商用客机气动噪声大规模并行计算的建模、算法与软件

Aerodynamic noise problem is considered as a prerequisite for commercial aircraft airworthiness engineering. It is essential embodiment to improve core technical competitiveness of both home and abroad airliner markets. It is also an important guarantee for sustainable development of commercial aircraft in China. The project will deal with and overcome technical difficulties of commercial aircraft aerodynamic noise by the collaborations among high performance computing and applications, applied mathematics and aircraft designs. Based on the Boltzmann equation, Ffowcs Williams-Hawkings (FW-H ) equation and their coupling equations, highly precise and fast large-scale parallel algorithm of lattice Boltzmann method for directly solving aerodynamic noise are presented with parallel mesh generations and adaptive mesh refinements. Loop tiling techniques for exploitation of hierarchical memory in computing nodes and parallel optimization are intensively studied on the domestic Petaflop-scale supercomputer system. Numerical models and computational optimization program of commercial aircraft aerodynamic noise with large scale, high precision, scalability and efficiency will be fulfilled by using more than ten thousands of computing cores. Numerical results will be verified and validated by experimental data. An applied software system of computational commercial aircraft aerodynamic noise will be developed, applied to numerically simulate practical problems of commercial aircraft aerodynamic noise, and finally used to provide effective technical support for the development of commercial aircraft.

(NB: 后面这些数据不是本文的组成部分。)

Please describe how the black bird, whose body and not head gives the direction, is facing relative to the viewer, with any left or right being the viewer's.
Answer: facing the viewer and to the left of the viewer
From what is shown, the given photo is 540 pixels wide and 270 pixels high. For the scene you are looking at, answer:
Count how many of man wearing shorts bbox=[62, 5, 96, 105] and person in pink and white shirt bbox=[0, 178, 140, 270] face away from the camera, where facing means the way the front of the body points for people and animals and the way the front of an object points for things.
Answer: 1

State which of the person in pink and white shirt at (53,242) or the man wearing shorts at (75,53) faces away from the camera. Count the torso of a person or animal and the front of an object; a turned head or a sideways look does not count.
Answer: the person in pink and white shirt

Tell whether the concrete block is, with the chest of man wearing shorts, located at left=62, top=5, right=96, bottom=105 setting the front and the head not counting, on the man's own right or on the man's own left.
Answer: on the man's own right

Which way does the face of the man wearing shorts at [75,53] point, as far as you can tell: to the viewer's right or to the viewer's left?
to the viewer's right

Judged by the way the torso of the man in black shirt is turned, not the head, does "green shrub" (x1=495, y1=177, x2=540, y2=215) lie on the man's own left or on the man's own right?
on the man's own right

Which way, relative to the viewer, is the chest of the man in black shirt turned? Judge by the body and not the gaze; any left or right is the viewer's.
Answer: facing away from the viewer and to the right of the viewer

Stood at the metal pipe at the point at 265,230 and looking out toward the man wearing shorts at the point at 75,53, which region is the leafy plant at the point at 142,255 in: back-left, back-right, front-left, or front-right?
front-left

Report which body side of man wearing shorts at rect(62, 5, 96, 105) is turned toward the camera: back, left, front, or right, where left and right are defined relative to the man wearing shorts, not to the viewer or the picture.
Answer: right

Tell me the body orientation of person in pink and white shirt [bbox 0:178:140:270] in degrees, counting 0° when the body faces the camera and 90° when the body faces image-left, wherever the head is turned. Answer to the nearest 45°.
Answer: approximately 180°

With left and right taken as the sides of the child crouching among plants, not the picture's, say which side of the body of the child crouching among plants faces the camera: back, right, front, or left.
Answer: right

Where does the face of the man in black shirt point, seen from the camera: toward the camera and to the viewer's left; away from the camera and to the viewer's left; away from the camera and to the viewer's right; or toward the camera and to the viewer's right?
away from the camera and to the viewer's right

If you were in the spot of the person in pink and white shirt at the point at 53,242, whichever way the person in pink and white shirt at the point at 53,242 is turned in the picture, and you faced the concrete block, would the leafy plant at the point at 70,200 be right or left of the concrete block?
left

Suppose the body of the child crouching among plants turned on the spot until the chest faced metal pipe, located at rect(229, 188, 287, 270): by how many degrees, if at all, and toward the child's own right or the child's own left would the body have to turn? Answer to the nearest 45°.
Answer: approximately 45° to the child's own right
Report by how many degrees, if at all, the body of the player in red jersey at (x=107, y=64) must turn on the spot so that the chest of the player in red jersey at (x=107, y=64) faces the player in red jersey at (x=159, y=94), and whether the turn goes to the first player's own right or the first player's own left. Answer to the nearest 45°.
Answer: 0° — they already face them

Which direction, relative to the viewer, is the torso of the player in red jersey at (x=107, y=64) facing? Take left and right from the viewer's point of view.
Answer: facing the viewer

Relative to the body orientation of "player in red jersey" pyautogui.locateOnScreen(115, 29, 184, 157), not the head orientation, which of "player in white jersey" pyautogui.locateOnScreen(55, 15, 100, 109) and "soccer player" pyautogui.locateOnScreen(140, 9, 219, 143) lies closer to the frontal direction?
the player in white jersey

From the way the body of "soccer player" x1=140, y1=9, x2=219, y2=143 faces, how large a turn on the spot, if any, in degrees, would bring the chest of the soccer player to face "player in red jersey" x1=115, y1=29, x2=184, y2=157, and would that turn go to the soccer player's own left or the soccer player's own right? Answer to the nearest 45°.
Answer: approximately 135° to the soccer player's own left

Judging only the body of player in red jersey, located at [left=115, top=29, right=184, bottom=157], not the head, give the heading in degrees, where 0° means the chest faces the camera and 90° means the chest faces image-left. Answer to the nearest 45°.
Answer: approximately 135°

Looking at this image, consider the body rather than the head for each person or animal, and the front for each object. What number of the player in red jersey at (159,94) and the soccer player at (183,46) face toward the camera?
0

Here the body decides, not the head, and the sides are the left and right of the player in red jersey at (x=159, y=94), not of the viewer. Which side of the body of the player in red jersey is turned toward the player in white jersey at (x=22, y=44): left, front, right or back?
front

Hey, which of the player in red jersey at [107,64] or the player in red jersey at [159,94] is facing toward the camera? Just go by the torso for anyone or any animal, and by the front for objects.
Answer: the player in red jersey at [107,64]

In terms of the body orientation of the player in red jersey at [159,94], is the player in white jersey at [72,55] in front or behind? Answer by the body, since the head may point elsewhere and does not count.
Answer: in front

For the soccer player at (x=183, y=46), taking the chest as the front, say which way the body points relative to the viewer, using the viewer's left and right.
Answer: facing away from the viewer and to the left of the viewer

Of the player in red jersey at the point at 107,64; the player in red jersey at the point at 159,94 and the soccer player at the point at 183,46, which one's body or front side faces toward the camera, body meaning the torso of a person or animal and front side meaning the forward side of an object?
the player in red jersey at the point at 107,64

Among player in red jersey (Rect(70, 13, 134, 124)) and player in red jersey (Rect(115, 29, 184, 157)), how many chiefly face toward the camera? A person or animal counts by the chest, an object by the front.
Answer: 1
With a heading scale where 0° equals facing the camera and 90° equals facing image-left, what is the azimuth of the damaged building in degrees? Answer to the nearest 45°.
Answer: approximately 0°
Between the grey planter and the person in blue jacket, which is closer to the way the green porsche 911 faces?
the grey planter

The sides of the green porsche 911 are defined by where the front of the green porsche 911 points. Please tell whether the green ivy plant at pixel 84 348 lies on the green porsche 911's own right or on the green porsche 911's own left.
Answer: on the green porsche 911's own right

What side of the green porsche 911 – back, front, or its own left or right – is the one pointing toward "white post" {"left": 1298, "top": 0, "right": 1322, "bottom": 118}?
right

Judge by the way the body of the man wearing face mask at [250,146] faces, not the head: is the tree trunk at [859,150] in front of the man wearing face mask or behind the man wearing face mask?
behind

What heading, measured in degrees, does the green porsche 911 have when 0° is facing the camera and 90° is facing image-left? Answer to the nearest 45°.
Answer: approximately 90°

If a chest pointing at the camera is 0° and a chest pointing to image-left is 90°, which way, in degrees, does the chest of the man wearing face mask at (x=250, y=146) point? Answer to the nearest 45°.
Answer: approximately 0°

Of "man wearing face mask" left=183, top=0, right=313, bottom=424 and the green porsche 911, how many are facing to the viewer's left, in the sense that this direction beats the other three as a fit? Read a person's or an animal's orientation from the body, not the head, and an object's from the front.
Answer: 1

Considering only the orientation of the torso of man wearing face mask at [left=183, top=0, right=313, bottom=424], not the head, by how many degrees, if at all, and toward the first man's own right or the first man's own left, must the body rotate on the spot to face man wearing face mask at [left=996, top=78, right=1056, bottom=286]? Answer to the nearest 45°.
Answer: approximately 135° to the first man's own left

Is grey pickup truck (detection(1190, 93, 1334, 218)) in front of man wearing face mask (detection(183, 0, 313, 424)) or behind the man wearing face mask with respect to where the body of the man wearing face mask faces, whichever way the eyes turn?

气动噪声问题是大型商用客机适航工程顺利推进的先决条件，是提高我民航客机市场竞争力核心技术的根本体现，更是我国大型商用客机可持续发展的重要保障。本项目联合高性能计算、应用数学和飞行器设计等领域研究人员，通过协同研究攻克客机气动噪声技术难点。本项目将基于Boltzmann方程，发展与FW-H方程耦合求解的大规模、高精度、快速并行求解算法、气动噪声的直接求解格子Boltzmann方法、网格快速并行生成及自适应网格加密技术，并面向P量级超级计算机系统开发相对应的计算节点层次存储架构和并行优化的循环分块方法，在国家超算中心P量级超级计算机上，实现大规模、高精度、快速高效的商用客机气动噪声数值计算和程序优化，计算核数达十余万核量级，并通过实验数据验证计算方法和确认计算结果。研制出适用于商用客机气动噪声计算的软件系统，并应用于商用客机气动噪声实际问题的数值模拟，最终为商用客机研制提供有效地技术支撑。

气动噪声问题是大型商用客机适航工程顺利推进的先决条件，本项目基于格子Boltzmann方法（LBM），引入多松弛时间和大涡模拟模型，建立了适用于高雷诺数情况下的大规模可扩展的LBM-MRT-LES并行算法，并研究了无反射的消声边界条件，保证了流场计算的精确性。在流场计算的基础上，结合FW-H声传播方程，建立了LBM-FW-H大规模流场-声场耦合计算模型。为计算有着不同复杂几何外形的物体，项目组开发了基于OpenMP和MPI的多层网格LBM算法，能够快速有效地生成LBM计算网格，并进一步地开发了在计算过程中根据物理量的变化动态调整多层网格的网格自适应加密技术，有效的减少了冗余网格量，提高资源利用效率。项目组面向国产超级计算机“神威·太湖之光”对LBM-FW-H耦合计算模型进行了并行优化，开发了主核和从核的两级并行模式、高效的并行I/O技术、LBM中代码的向量化优化以及减少共享Cache资源竞争的并行任务分配和调度策略，提高了算法的并行效率和可扩展性，13万核时可以保持94%的并行效率，百亿网格计算量时并行效率可以保持90%以上。应用LBM-FW-H耦合模型对经典气动标模进行流场和声场的计算，结果表明该耦合计算模型能够精确的计算近场及远场的噪声，项目组进一步应用该耦合模型对某民机全机模型进行了计算，在国内首次获得了真实商用飞机全机的噪声计算结果，并与中国商飞上海飞机设计研究院实验结果吻合。项目组构建了包含声场和流场的计算以及可视化的商用客机机体气动噪声数值计算平台，平台具有友好的流场及声场计算用户界面，并已经将平台用于商用客机的数值计算和噪声分析。